Exercise brief
Before you return the entries below, strip out the pictures and keep all else exact.

Data excerpts
--------

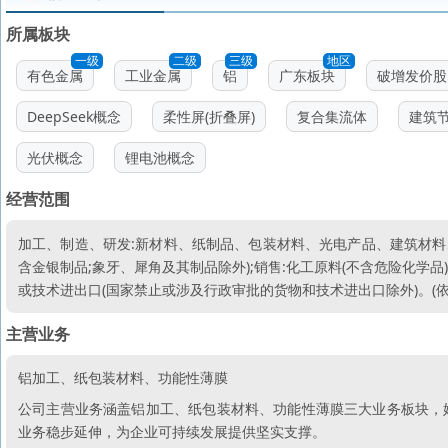
所属板块
一级
二级
三级
地区
有色金属
工业金属
铝
广东板块
破增发价股
DeepSeek概念
柔性屏(折叠屏)
复合集流体
建筑
光伏概念
锂电池概念
经营范围
加工、制造、研发:新材料、纸制品、包装材料、光电产品、建筑材料
含金银制品;象牙、犀角及其制品除外);销售:化工原料(不含危险化学
或技术进出口(国家禁止或涉及行政审批的货物和技术进出口除外)。(
主营业务
铝加工、纸包装材料、功能性薄膜
公司主营业务涵盖铝加工、纸包装材料、功能性薄膜三大业务板块，
业务稳步延伸，为企业可持续发展提供坚实支撑。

--------

Completed task
所属板块
一级
二级
三级
地区
有色金属
工业金属
铝
广东板块
破增发价股
DeepSeek概念
柔性屏(折叠屏)
复合集流体
建筑
光伏概念
锂电池概念
经营范围
加工、制造、研发:新材料、纸制品、包装材料、光电产品、建筑材料
含金银制品;象牙、犀角及其制品除外);销售:化工原料(不含危险化学
或技术进出口(国家禁止或涉及行政审批的货物和技术进出口除外)。(
主营业务
铝加工、纸包装材料、功能性薄膜
公司主营业务涵盖铝加工、纸包装材料、功能性薄膜三大业务板块，
业务稳步延伸，为企业可持续发展提供坚实支撑。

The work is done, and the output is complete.